Recreational marijuana and CBD products have swept the nation, with legal and regulatory acceptance growing on a daily basis. While some companies believe that the true value lies in cultivation of recreational marijuana or low-intensity CBD products, others have focused on developing patentable drugs from cannabis compounds.

 

Edd Gaus

Matt Williams

Edd Gaus and Matt Williams are trial lawyers at Shook, Hardy & Bacon where they defend manufacturers in a wide variety of industries including pharmaceutical. They both practice from the firm’s San Francisco office

ARTICLE

Recreational marijuana and CBD products have swept the nation, with legal and regulatory acceptance growing on a daily basis. While some companies believe that the true value lies in cultivation of recreational marijuana or low-intensity CBD products, others have focused on developing patentable drugs from cannabis compounds. For example, GW Pharmaceuticals’ highly concentrated CBD solution, Epidiolex, received FDA approval in 2018 to treat two forms of epilepsy. GW Pharmaceuticals has additional drugs in the approval pipeline, and traditional pharmaceutical companies are beginning to invest more time and resources in the cannabis space. As the trend towards state, and federal, legalization continues, cannabis drug developers must be mindful of the potential perils attached to being the “first-to-market” with a pharmaceutical product, as a minority of states, including California, recognize the concept of “innovator liability.”

This legal theory has its roots in Conte v. Wyeth, which held that a name-brand manufacturer’s duty to warn applies not only to those who use its products, but also extends to consumers who use the generic equivalents of the drug. 168 Cal. App. 4th 89, 105 (2008). In finding that a brand name manufacturer can be held liable under a failure to warn theory, for injuries suffered by consumers of the generic version of the same drug, even if the injured party never used the brand equivalent, the Court in Conte leaned heavily on the process by which brand and generic drugs make it to market. Like any other product, patents for pharmaceuticals are granted for a limited time. 35 U.S.C. § 154 (patents expire 20 years from date of filing). After the patent on a brand-name drug expires, generic manufacturers are free to produce a chemically-identical pharmaceutical, and do not need to seek entirely new FDA approval. Conte, 168 Cal. App. 4th at 98.

To avoid new FDA approval, the generic manufacturer cannot meaningfully alter any aspect of the approved drug, including its warning labels. As the California Supreme Court recently explained in T.H. v. Novartis, “[f]ederal law explicitly conveys to the brand-name manufacturer—and only that manufacturer—the responsibility to provide an adequate warning label for both generic [drugs] and [their] brand-name equivalent[s].” 4 Cal.5th 145, 155 (2017). “[O]nly the brand-name drug manufacturer has unilateral authority to modify the drug’s label by adding to or strengthening a warning.” Id. Therefore, the brand-name manufacturer—or “innovator”—carries all liability for warning defects, even if a plaintiff never consumed the original drug made by the original manufacturer. Id. at 165. “[O]ur careful review of the federal regulatory scheme . . . persuades us that a brand-name drug manufacturer has the duty under California law to warn of the risks about which it knew or reasonably should have known, regardless of whether the consumer is prescribed the brand-name drug or its [competitors’] generic ‘bioequivalent.’” Id.

Other states have followed the courts’ reasoning in Conte and T.H. v. Novartis, and imposed innovatory liability on brand-name drug manufacturers. See Kellogg v.

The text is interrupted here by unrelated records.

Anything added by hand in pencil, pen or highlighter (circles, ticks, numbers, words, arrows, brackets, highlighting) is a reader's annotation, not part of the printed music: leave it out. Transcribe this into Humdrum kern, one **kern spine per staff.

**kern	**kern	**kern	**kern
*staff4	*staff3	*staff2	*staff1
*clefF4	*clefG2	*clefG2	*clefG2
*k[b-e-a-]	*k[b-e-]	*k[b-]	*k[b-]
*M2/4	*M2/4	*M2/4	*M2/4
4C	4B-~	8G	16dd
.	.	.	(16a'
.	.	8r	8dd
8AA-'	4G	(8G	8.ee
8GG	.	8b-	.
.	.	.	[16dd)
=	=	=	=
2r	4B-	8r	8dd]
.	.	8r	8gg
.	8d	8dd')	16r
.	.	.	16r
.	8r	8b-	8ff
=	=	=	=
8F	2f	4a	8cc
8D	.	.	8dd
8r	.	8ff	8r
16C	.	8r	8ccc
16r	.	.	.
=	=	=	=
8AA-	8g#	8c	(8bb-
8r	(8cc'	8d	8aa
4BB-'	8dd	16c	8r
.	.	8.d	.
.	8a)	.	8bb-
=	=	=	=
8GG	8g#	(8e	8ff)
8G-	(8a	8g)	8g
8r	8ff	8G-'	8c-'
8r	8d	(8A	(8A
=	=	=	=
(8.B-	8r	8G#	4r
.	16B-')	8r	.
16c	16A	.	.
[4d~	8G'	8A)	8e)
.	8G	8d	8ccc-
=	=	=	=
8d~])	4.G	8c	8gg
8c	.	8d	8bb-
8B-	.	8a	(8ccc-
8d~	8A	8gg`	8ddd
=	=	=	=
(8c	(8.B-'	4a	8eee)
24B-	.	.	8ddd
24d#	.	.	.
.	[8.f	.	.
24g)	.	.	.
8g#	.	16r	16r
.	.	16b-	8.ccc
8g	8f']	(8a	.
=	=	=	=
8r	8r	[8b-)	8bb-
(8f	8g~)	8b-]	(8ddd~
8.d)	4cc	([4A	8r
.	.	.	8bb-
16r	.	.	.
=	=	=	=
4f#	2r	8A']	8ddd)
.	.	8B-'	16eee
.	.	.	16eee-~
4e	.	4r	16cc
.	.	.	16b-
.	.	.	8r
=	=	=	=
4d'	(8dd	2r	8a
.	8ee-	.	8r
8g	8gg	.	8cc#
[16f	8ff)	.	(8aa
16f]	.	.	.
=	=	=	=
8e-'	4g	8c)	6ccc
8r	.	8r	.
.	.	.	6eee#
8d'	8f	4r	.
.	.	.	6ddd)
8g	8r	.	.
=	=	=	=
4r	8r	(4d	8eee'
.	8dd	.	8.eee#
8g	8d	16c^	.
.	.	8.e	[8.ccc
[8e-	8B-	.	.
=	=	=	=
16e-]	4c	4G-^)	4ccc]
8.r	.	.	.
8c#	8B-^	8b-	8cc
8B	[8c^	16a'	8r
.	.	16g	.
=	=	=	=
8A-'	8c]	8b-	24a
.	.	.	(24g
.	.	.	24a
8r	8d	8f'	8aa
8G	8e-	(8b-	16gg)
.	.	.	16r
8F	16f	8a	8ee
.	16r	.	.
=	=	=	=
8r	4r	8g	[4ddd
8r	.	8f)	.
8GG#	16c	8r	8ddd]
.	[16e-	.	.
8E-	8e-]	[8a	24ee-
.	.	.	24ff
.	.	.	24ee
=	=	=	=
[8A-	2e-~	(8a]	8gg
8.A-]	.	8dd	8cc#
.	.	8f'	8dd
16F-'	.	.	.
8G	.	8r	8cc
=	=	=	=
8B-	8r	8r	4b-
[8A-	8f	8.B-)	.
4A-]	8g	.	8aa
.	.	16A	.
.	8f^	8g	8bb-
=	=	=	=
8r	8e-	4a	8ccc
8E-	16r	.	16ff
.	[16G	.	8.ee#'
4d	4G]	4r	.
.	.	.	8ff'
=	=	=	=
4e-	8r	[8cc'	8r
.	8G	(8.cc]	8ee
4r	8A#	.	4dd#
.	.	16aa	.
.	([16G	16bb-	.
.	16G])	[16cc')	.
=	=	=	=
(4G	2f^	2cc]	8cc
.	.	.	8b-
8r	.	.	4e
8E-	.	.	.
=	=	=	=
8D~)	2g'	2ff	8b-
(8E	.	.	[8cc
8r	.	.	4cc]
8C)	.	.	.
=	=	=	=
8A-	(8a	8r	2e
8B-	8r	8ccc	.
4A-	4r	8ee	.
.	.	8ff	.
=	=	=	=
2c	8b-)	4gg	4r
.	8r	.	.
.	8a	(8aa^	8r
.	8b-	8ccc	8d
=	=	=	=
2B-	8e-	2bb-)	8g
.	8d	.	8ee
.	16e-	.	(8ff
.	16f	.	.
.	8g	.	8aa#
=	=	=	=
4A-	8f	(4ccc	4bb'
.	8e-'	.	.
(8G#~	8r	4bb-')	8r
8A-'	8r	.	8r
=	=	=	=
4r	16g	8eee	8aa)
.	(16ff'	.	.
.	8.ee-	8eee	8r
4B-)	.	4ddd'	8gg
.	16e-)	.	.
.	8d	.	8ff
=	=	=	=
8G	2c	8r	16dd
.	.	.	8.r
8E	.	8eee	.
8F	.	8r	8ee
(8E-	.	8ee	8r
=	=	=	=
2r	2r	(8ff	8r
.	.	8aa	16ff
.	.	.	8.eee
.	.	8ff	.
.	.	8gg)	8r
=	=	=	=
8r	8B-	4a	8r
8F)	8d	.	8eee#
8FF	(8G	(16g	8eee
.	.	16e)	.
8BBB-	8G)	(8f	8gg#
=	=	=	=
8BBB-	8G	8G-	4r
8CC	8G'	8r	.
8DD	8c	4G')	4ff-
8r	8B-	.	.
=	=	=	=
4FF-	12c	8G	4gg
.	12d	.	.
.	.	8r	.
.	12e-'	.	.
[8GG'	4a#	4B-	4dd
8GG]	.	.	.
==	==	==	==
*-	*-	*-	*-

Wyeth, 762 F. Supp. 2d 694, 706 (D. Vt. 2010); Rafferty v. Merck & Co., 479 Mass. 141, 157 (2018). Fortunately, there have been several recent corrections to the trend. See, e.g., Forest Labs., LLC v. Feheley, No. 1180387, 2019 WL 5485548, at *13 (Ala. Oct. 25, 2019) (recognizing that Alabama Supreme Court decision approving innovator liability was superseded by statute); Dolin v. GlaxoSmithKline LLC, 901 F.3d 803, 813-15 (7th Cir. 2018), cert. denied, 139 S. Ct. 2636 (2019) (finding Illinois state-law failure to warn claim preempted). But, brand name manufacturers remain on the hook in some of the nation’s largest drug markets.

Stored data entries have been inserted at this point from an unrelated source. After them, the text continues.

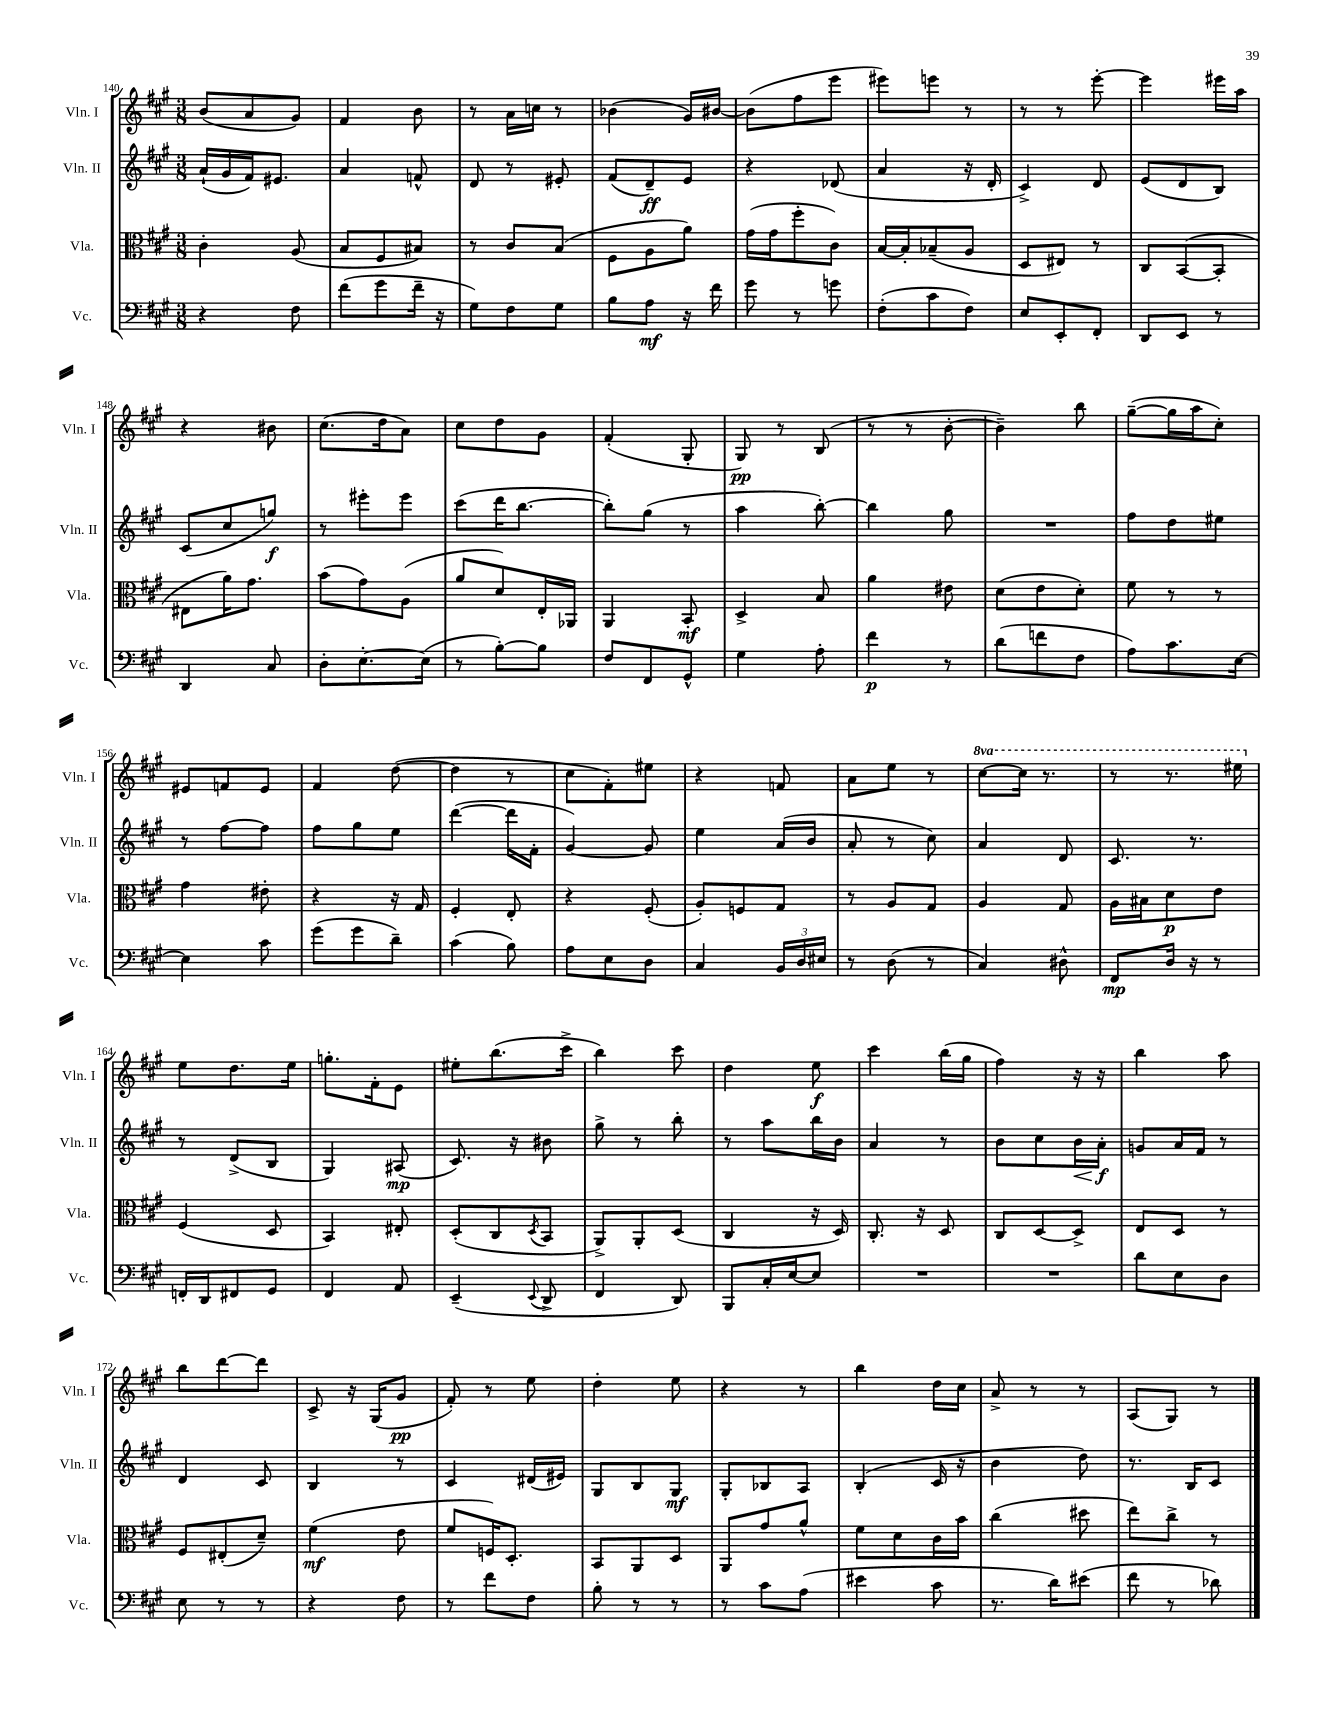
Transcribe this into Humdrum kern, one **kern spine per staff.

**kern	**kern	**kern	**kern
*staff4	*staff3	*staff2	*staff1
*clefF4	*clefC3	*clefG2	*clefG2
*k[f#c#g#]	*k[f#c#g#]	*k[f#c#g#]	*k[f#c#g#]
*M3/8	*M3/8	*M3/8	*M3/8
4r	4c#'	(16a`	(8b
.	.	16g#	.
.	.	16f#)	8a
.	.	8.e#	.
8F#	(8A	.	8g#)
=	=	=	=
(8f#	8B	4a	4f#
8g#	8F#	.	.
16f#~	8B#)	8f^^	8b
16r	.	.	.
=	=	=	=
8G#)	8r	8d	8r
8F#	8c#	8r	16a
.	.	.	16cc
8G#	(8B	8e#'	8r
=	=	=	=
8B	8F#	(8f#	(4b-
8A	8A	8d~)	.
16r	8a)	8e	16g#)
16f#	.	.	[16b#
=	=	=	=
8g#	(16g#	4r	(8b#]
.	16g#	.	.
8r	8ff#'	.	8ff#
8g	8c#)	(8d-	8eee
=	=	=	=
(8F#'	[16B	4a	8eee#)
.	16B']	.	.
8c#	(8B-~	.	8eee
8F#)	8A	16r	8r
.	.	16d'	.
=	=	=	=
8E	8D	4c#^)	8r
8EE'	8E#)	.	8r
8FF#'	8r	8d	[8eee'
=	=	=	=
8DD	8C#	(8e	4eee]
8EE	([8BB	8d	.
8r	8BB']	8B)	16eee#
.	.	.	16aa
=	=	=	=
4DD	8E#	(8c#	4r
.	16a)	8cc#	.
.	8.g#	.	.
8C#	.	8gg)	8b#
=	=	=	=
8D'	(8b	8r	(8.cc#
[8.E'	8g#)	8eee#'	.
.	.	.	16dd
.	(8A	8eee#	8a)
(16E]	.	.	.
=	=	=	=
8r	8a	(8ccc#	8cc#
[8B')	8d)	16ddd	8dd
.	.	[8.bb	.
8B]	16E'	.	8g#
.	16AA-	.	.
=	=	=	=
8F#	4AA	8bb'])	(4f#'
8FF#	.	(8gg#	.
8GG#^^	8BB'	8r	8G#'
=	=	=	=
4G#	4D^	4aa	8G#)
.	.	.	8r
8A'	8B	[8bb')	(8B
=	=	=	=
4f#	4a	4bb]	8r
.	.	.	8r
8r	8e#	8gg#	[8b'
=	=	=	=
(8d	(8d	4.r	4b~])
8f	8e	.	.
8F#	8d')	.	8bb
=	=	=	=
8A)	8f#	8ff#	([8gg#~
8.c#	8r	8dd	16gg#]
.	.	.	16aa
.	8r	8ee#	8cc#')
[16E	.	.	.
=	=	=	=
4E]	4g#	8r	8e#
.	.	[8ff#	8f
8c#	8e#'	8ff#]	8e#
=	=	=	=
(8g#	4r	8ff#	4f#
8g#	.	8gg#	.
8d~)	16r	8ee	([8dd
.	16G#	.	.
=	=	=	=
(4c#	4F#'	([4ddd	4dd]
8B)	8E'	16ddd]	8r
.	.	16f#'	.
=	=	=	=
8A	4r	[4g#)	8cc#
8E	.	.	8f#')
8D	(8F#'	8g#]	8ee#
=	=	=	=
4C#	8A')	4ee	4r
.	8F	.	.
24BB	8G#	(16a	8f
24D	.	.	.
.	.	16b	.
24E#	.	.	.
=	=	=	=
8r	8r	8a'	8a
(8D	8A	8r	8ee
8r	8G#	8cc#)	8r
=	=	=	=
4C#)	4A	4a	[8ccc#
.	.	.	16ccc#]
.	.	.	8.r
8D#^^	8G#	8d	.
=	=	=	=
8FF#	16A	8.c#	8r
.	16B#	.	.
16D	8d	.	8.r
16r	.	8.r	.
8r	8e	.	.
.	.	.	16eee#
=	=	=	=
16FF'	(4F#	8r	8ee
16DD	.	.	.
8FF#	.	(8d^	8.dd
8GG#	8D	8B	.
.	.	.	16ee
=	=	=	=
4FF#	4BB)	4G#)	8.gg'
.	.	.	16f#'
8AA	8E#'	(8A#	8e
=	=	=	=
(4EE~	(8D'	8.c#)	8ee#'
.	8C#	.	(8.bb
.	.	16r	.
8qqEE	8qD	.	.
8DD^	8BB	8b#	.
.	.	.	16ccc#^
=	=	=	=
4FF#	8AA^)	8gg#^	4bb)
.	8AA'	8r	.
8DD)	(8D	8bb'	8ccc#
=	=	=	=
8BBB	4C#	8r	4dd
16C#'	.	8aa	.
[16E	.	.	.
8E]	16r	16bb	8ee
.	16D)	16b	.
=	=	=	=
4.r	8.C#'	4a	4ccc#
.	16r	.	.
.	8D	8r	(16bb
.	.	.	16gg#
=	=	=	=
4.r	8C#	8b	4ff#)
.	[8D	8cc#	.
.	8D^]	16b	16r
.	.	16a'	16r
=	=	=	=
8d	8E	8g	4bb
8E	8D	16a	.
.	.	16f#	.
8D	8r	8r	8aa
=	=	=	=
8E	8F#	4d	8bb
8r	(8E#'	.	[8ddd
8r	8d~)	8c#	8ddd]
=	=	=	=
4r	(4f#	4B	8c#^
.	.	.	16r
.	.	.	(16G#
8F#	8e	8r	8g#
=	=	=	=
8r	8f#	4c#	8f#')
8f#	16F)	.	8r
.	8.D'	.	.
8F#	.	(16d#	8ee
.	.	16e#)	.
=	=	=	=
8B'	8BB	8G#	4dd'
8r	8AA	8B	.
8r	8D	8G#	8ee
=	=	=	=
8r	8AA	8G#'	4r
8c#	8g#	8B-	.
(8A	8a^^	8A	8r
=	=	=	=
4e#	8f#	(4B'	4bb
.	8d	.	.
8c#	16c#	16c#	16dd
.	16b	16r	16cc#
=	=	=	=
8.r	(4cc#	4b	8a^
.	.	.	8r
16d)	.	.	.
(8e#	8dd#	8dd)	8r
=	=	=	=
8f#	8ee)	8.r	(8A
8r	8cc#^	.	8G#)
.	.	16B	.
8d-)	8r	8c#	8r
==	==	==	==
*-	*-	*-	*-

Against this backdrop, cannabis companies preparing to develop and seek FDA approval for new prescription drugs must be mindful of potential litigation that could follow from being the first to market with that drug. Much care must be taken when developing sufficient warning labels, particularly as long-term effects of THC and CBD remain relatively unexamined. Businesses seeking to develop cannabis-derived therapeutics should engage counsel experienced in navigating the complex regulatory and legal risks posed by innovator liability. With some of the largest states endorsing innovator liability and many others still undecided, it will remain a threat to both traditional and cannabis-focused drug developers for years to come.